Objetivo
Coloque as linhas de todos os registros em uma lista numerada, sem as linhas em branco.

Registros extraídos de uma coleção
┄┄┄┄┄┄

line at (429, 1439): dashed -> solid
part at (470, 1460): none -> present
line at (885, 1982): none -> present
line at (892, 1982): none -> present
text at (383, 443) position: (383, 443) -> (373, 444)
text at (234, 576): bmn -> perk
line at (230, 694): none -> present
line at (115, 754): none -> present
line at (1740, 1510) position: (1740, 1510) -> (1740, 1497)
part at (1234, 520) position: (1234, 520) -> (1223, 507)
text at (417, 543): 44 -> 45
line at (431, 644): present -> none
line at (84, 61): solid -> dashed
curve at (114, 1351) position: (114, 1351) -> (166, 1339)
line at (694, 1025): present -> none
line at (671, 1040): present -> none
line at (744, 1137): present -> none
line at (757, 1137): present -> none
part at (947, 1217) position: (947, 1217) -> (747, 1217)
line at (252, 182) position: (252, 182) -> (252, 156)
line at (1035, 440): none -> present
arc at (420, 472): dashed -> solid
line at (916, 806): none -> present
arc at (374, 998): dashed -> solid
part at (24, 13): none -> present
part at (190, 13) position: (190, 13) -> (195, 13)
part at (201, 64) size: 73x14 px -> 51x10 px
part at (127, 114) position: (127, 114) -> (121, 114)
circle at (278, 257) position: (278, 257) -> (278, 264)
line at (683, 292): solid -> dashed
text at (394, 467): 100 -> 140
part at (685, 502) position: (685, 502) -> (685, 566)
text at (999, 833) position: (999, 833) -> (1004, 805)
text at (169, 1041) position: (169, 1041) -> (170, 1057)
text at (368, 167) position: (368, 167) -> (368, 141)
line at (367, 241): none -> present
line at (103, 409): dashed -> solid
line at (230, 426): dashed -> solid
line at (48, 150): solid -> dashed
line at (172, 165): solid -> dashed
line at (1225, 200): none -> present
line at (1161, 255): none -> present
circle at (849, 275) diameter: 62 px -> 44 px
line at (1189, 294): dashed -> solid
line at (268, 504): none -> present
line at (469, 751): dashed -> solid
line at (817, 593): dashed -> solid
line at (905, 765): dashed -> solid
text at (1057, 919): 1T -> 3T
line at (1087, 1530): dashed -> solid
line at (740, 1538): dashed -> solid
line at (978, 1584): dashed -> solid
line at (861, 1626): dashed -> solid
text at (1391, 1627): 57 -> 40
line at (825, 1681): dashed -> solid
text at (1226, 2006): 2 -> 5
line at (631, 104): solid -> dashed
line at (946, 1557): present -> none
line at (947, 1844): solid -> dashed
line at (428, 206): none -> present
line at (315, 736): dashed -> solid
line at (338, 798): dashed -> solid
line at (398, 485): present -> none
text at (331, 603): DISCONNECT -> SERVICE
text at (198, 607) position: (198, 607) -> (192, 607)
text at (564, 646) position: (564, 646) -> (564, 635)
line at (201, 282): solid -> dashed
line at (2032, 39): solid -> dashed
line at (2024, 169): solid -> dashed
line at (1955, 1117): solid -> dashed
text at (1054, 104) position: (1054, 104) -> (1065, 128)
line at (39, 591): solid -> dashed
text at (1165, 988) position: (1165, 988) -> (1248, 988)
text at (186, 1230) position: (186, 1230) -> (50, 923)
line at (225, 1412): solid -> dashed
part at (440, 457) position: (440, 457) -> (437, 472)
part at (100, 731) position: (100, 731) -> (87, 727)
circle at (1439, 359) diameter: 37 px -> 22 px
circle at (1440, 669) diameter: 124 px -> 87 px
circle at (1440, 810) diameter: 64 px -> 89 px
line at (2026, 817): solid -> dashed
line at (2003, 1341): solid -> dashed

┄┄┄┄┄┄

Resposta
1. line at (429, 1439): dashed -> solid
2. part at (470, 1460): none -> present
3. line at (885, 1982): none -> present
4. line at (892, 1982): none -> present
5. text at (383, 443) position: (383, 443) -> (373, 444)
6. text at (234, 576): bmn -> perk
7. line at (230, 694): none -> present
8. line at (115, 754): none -> present
9. line at (1740, 1510) position: (1740, 1510) -> (1740, 1497)
10. part at (1234, 520) position: (1234, 520) -> (1223, 507)
11. text at (417, 543): 44 -> 45
12. line at (431, 644): present -> none
13. line at (84, 61): solid -> dashed
14. curve at (114, 1351) position: (114, 1351) -> (166, 1339)
15. line at (694, 1025): present -> none
16. line at (671, 1040): present -> none
17. line at (744, 1137): present -> none
18. line at (757, 1137): present -> none
19. part at (947, 1217) position: (947, 1217) -> (747, 1217)
20. line at (252, 182) position: (252, 182) -> (252, 156)
21. line at (1035, 440): none -> present
22. arc at (420, 472): dashed -> solid
23. line at (916, 806): none -> present
24. arc at (374, 998): dashed -> solid
25. part at (24, 13): none -> present
26. part at (190, 13) position: (190, 13) -> (195, 13)
27. part at (201, 64) size: 73x14 px -> 51x10 px
28. part at (127, 114) position: (127, 114) -> (121, 114)
29. circle at (278, 257) position: (278, 257) -> (278, 264)
30. line at (683, 292): solid -> dashed
31. text at (394, 467): 100 -> 140
32. part at (685, 502) position: (685, 502) -> (685, 566)
33. text at (999, 833) position: (999, 833) -> (1004, 805)
34. text at (169, 1041) position: (169, 1041) -> (170, 1057)
35. text at (368, 167) position: (368, 167) -> (368, 141)
36. line at (367, 241): none -> present
37. line at (103, 409): dashed -> solid
38. line at (230, 426): dashed -> solid
39. line at (48, 150): solid -> dashed
40. line at (172, 165): solid -> dashed
41. line at (1225, 200): none -> present
42. line at (1161, 255): none -> present
43. circle at (849, 275) diameter: 62 px -> 44 px
44. line at (1189, 294): dashed -> solid
45. line at (268, 504): none -> present
46. line at (469, 751): dashed -> solid
47. line at (817, 593): dashed -> solid
48. line at (905, 765): dashed -> solid
49. text at (1057, 919): 1T -> 3T
50. line at (1087, 1530): dashed -> solid
51. line at (740, 1538): dashed -> solid
52. line at (978, 1584): dashed -> solid
53. line at (861, 1626): dashed -> solid
54. text at (1391, 1627): 57 -> 40
55. line at (825, 1681): dashed -> solid
56. text at (1226, 2006): 2 -> 5
57. line at (631, 104): solid -> dashed
58. line at (946, 1557): present -> none
59. line at (947, 1844): solid -> dashed
60. line at (428, 206): none -> present
61. line at (315, 736): dashed -> solid
62. line at (338, 798): dashed -> solid
63. line at (398, 485): present -> none
64. text at (331, 603): DISCONNECT -> SERVICE
65. text at (198, 607) position: (198, 607) -> (192, 607)
66. text at (564, 646) position: (564, 646) -> (564, 635)
67. line at (201, 282): solid -> dashed
68. line at (2032, 39): solid -> dashed
69. line at (2024, 169): solid -> dashed
70. line at (1955, 1117): solid -> dashed
71. text at (1054, 104) position: (1054, 104) -> (1065, 128)
72. line at (39, 591): solid -> dashed
73. text at (1165, 988) position: (1165, 988) -> (1248, 988)
74. text at (186, 1230) position: (186, 1230) -> (50, 923)
75. line at (225, 1412): solid -> dashed
76. part at (440, 457) position: (440, 457) -> (437, 472)
77. part at (100, 731) position: (100, 731) -> (87, 727)
78. circle at (1439, 359) diameter: 37 px -> 22 px
79. circle at (1440, 669) diameter: 124 px -> 87 px
80. circle at (1440, 810) diameter: 64 px -> 89 px
81. line at (2026, 817): solid -> dashed
82. line at (2003, 1341): solid -> dashed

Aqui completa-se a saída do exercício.